Real World Flight Training

“Houston…we have a problem…”

Though it’s always been an issue, today there is an ever-widening chasm between the flight training world and “The Real World.” Why is that?

Simply, because it’s easier. It’s easier to teach rote and memorization. It’s easier to train pilots to a certain “standard,” one that is easily quantified (think: plus or minus 200 feet), easier to avoid all that more messy “human” stuff like decision making and even the individual’s thought process and morals.

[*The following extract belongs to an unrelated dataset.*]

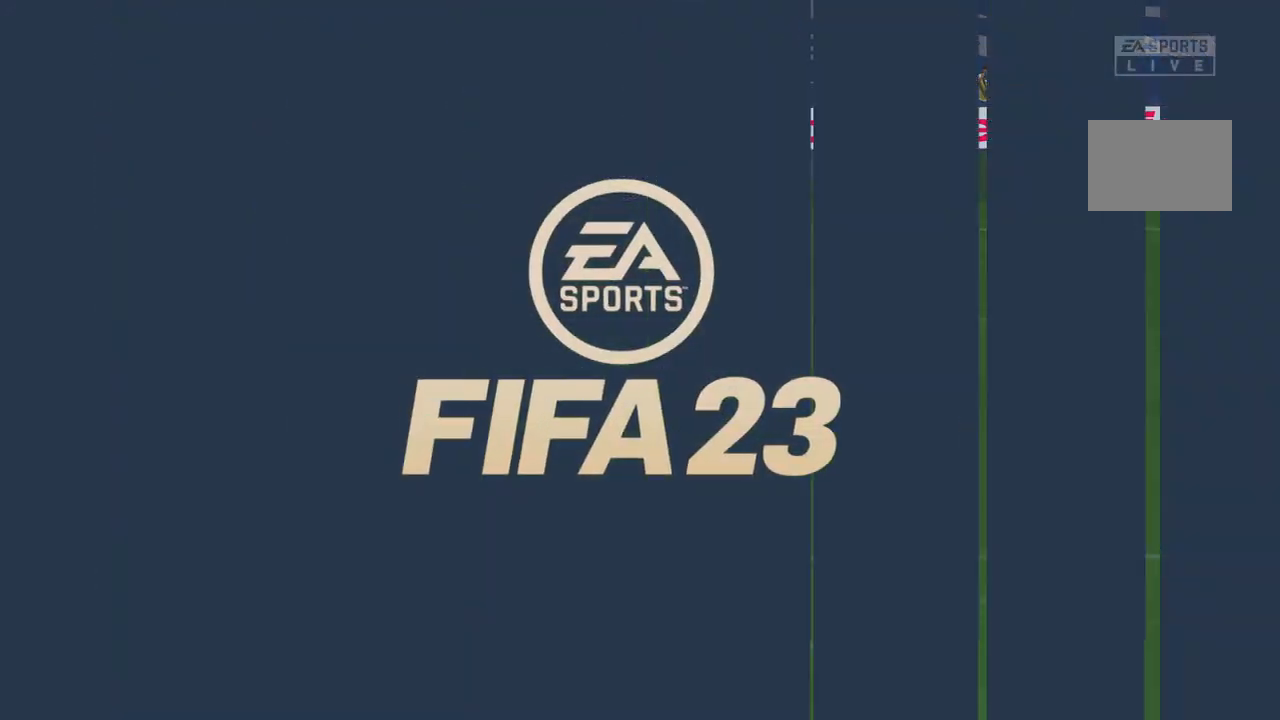
Gameplay with a controller (Xbox layout); each line is a JSON object with the inputs held at the frame after it. "events" lists button and stick changes between this image and that frame as [ms after this image, input, new state], when the widget could be followed in between. Not read: L3 R3.
{"buttons": [], "left_stick": "center", "right_stick": "center", "events": []}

It’s also easier for instructors who may have little or no experience of their own to train (not teach) and evaluate students in a standardized way.

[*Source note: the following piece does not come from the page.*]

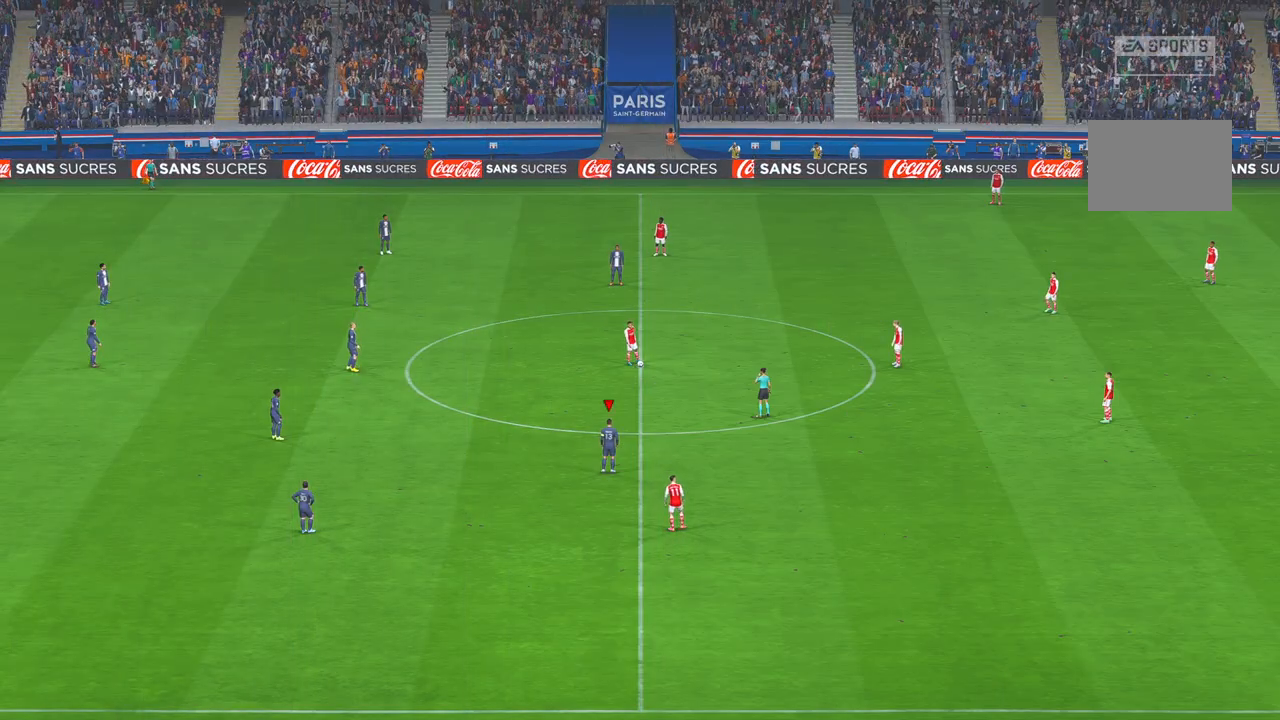
{"buttons": [], "left_stick": "center", "right_stick": "center", "events": []}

But just having a “standard” doesn’t necessarily serve the pilot in the “real world,” the one that exists outside the codified, coddled environment of the local flight school, airline training building, or Mega International Safety Training Organizations.

One of the most important things missing from many of these well-intentioned flight training organizations and their way of doing things is this simple question: “WHY?”

The “why” drives everything else which follows. “Why are we teaching this particular thing in this particular way?”

At Real World Flight Training, we are proud to start with that all-important “WHY?” — it’s the central core of everything we teach. But it’s just the beginning. We continue the process of creating better pilots by striving to answer these inevitable, but difficult follow-up questions: “What is really important for pilots to know?” “What are the risks he or she will likely encounter?” “What knowledge prepares pilots to operate complex machinery (and computers) in an ever-more complex system?”

Does your flight training answer these questions? Does it truly serve you, prepare and equip you to operate more safely, efficiently — and wisely — in the unforgiving world outside of flight training? Are you really getting your money’s worth?

When trying to decide what’s important in our flight training we need to have more than questions, though. And that’s where it’s imperative to learn from real world flying experience. Experience creates a clear, pragmatic way of thinking that naturally tailors our flight training. And that’s what makes Real World Flight Training decidedly different.